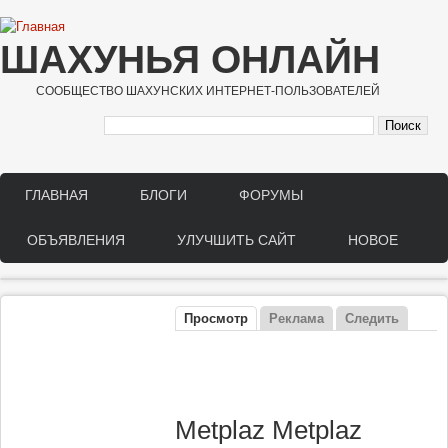
Перейти к основному содержанию
ШАХУНЬЯ ОНЛАЙН
СООБЩЕСТВО ШАХУНСКИХ ИНТЕРНЕТ-ПОЛЬЗОВАТЕЛЕЙ
ГЛАВНАЯ
БЛОГИ
ФОРУМЫ
Main menu
ОБЪЯВЛЕНИЯ
УЛУЧШИТЬ САЙТ
НОВОЕ
Просмотр
(активная вкладка)
Реклама
Следить
Главные вкладки
Metplaz Metplaz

■ ■ ■ ■

**What you need to do**
Output all of the records exactly as they appear above, but not the pictures.

**Solution**
Перейти к основному содержанию
ШАХУНЬЯ ОНЛАЙН
СООБЩЕСТВО ШАХУНСКИХ ИНТЕРНЕТ-ПОЛЬЗОВАТЕЛЕЙ
ГЛАВНАЯ
БЛОГИ
ФОРУМЫ
Main menu
ОБЪЯВЛЕНИЯ
УЛУЧШИТЬ САЙТ
НОВОЕ
Просмотр
(активная вкладка)
Реклама
Следить
Главные вкладки
Metplaz Metplaz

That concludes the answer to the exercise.